Le diagnostic peut être long à établir en raison de la rareté de la maladie et de la ressemblance de certains symptômes avec des troubles plus fréquents (troubles anxieux, pathologies rhumatologiques, autres maladies neurologiques). Une prise en charge dans un centre expert ou de référence pour les maladies rares peut faciliter le diagnostic.

Quelles sont les options de prise en charge ?

Il n’existe à ce jour aucun traitement curatif du syndrome de la personne raide : la prise en charge vise à réduire l’intensité des symptômes et à préserver au maximum l’autonomie et la qualité de vie. Elle est nécessairement individualisée et définie par l’équipe médicale spécialisée en fonction de chaque situation.
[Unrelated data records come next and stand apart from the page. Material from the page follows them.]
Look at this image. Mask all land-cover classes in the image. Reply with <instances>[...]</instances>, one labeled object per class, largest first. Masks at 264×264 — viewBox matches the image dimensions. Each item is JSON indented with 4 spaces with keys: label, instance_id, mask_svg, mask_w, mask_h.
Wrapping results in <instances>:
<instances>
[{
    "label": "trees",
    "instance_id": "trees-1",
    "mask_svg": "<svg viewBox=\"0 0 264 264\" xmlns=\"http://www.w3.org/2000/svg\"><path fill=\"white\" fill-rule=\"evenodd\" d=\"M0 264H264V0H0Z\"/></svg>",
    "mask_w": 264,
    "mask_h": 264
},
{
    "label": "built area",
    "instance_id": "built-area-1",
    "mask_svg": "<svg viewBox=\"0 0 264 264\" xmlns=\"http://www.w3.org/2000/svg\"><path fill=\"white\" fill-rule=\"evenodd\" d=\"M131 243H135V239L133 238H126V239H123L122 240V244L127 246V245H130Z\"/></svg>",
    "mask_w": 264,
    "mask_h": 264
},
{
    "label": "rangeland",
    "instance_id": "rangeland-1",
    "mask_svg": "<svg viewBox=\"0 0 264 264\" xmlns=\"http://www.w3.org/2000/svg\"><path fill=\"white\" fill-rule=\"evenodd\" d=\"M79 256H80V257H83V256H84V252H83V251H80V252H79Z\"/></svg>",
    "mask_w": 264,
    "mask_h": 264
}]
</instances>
Les approches généralement utilisées, toujours sous supervision médicale, combinent :

  • des traitements médicamenteux visant à réduire la raideur et les spasmes, dont le choix, le dosage et les ajustements relèvent exclusivement du médecin prescripteur ;
  • dans certaines situations, des traitements ciblant le mécanisme auto-immun de la maladie, également décidés au cas par cas par l’équipe spécialisée ;
  • des thérapies non médicamenteuses, telles que la kinésithérapie, la balnéothérapie, l’ergothérapie ou l’accompagnement par un professionnel du sport adapté, qui peuvent aider à maintenir la mobilité et à limiter les conséquences fonctionnelles de la maladie ;
  • un accompagnement psychologique, souvent utile pour aider à vivre avec une maladie chronique rare, imprévisible et parfois invalidante.

⚠️ Aucune automédication ne doit être envisagée face à des symptômes évocateurs. Seul un neurologue peut établir un diagnostic précis et proposer une stratégie thérapeutique adaptée à chaque patient.

Quand consulter ?

Il est recommandé de consulter un médecin, en particulier un neurologue, en cas de :

  • raideur musculaire persistante et inexpliquée, notamment au niveau du tronc ou du bas du dos ;
  • spasmes musculaires douloureux récurrents, en particulier s’ils sont déclenchés par un bruit, un contact ou une émotion ;
  • difficultés progressives à la marche associées à une peur de tomber ou d’affronter les espaces ouverts ;
  • chutes inexpliquées et répétées associées à une rigidité musculaire.

Une consultation en urgence (appel du 15 ou du 112) est nécessaire en cas de chute sévère avec suspicion de fracture, de spasme majeur entraînant une détresse respiratoire, ou de toute situation faisant craindre un danger immédiat.

Foire aux questions

Le syndrome de la personne raide est-il héréditaire ? Non, il ne s’agit pas d’une maladie génétique transmise directement. Une prédisposition immunologique peut néanmoins exister, comme pour d’autres maladies auto-immunes, sans que cela signifie une transmission systématique au sein d’une famille.

Peut-on guérir du syndrome de la personne raide ? À ce jour, il n’existe pas de traitement curatif. La prise en charge permet cependant, chez de nombreux patients, de réduire significativement l’intensité des symptômes et de préserver une autonomie satisfaisante.

Le syndrome de la personne raide touche-t-il uniquement les femmes ? Non, mais les femmes sont plus fréquemment concernées, puisqu’elles représentent environ les deux tiers des personnes diagnostiquées.

Quelle est la différence entre le syndrome de la personne raide et la sclérose en plaques ? Ce sont deux maladies neurologiques distinctes. La sclérose en plaques s’accompagne généralement de signes neurologiques focaux (troubles visuels, sensitifs, etc.) absents dans la forme classique du SPR, et les examens diagnostiques (IRM, ponction lombaire, EMG) permettent de les différencier.

Le stress peut-il aggraver les symptômes ? Le stress, tout comme les bruits soudains ou les contacts physiques inattendus, est fréquemment rapporté comme un facteur déclenchant des spasmes chez les personnes atteintes, sans pour autant être à l’origine de la maladie elle-même.

Existe-t-il des associations de patients ? Oui, des associations dédiées aux maladies rares et neurologiques peuvent accompagner les patients et leurs proches. Il est recommandé de se renseigner auprès de son neurologue ou via les plateformes officielles dédiées aux maladies rares (Orphanet, Filières de santé maladies rares).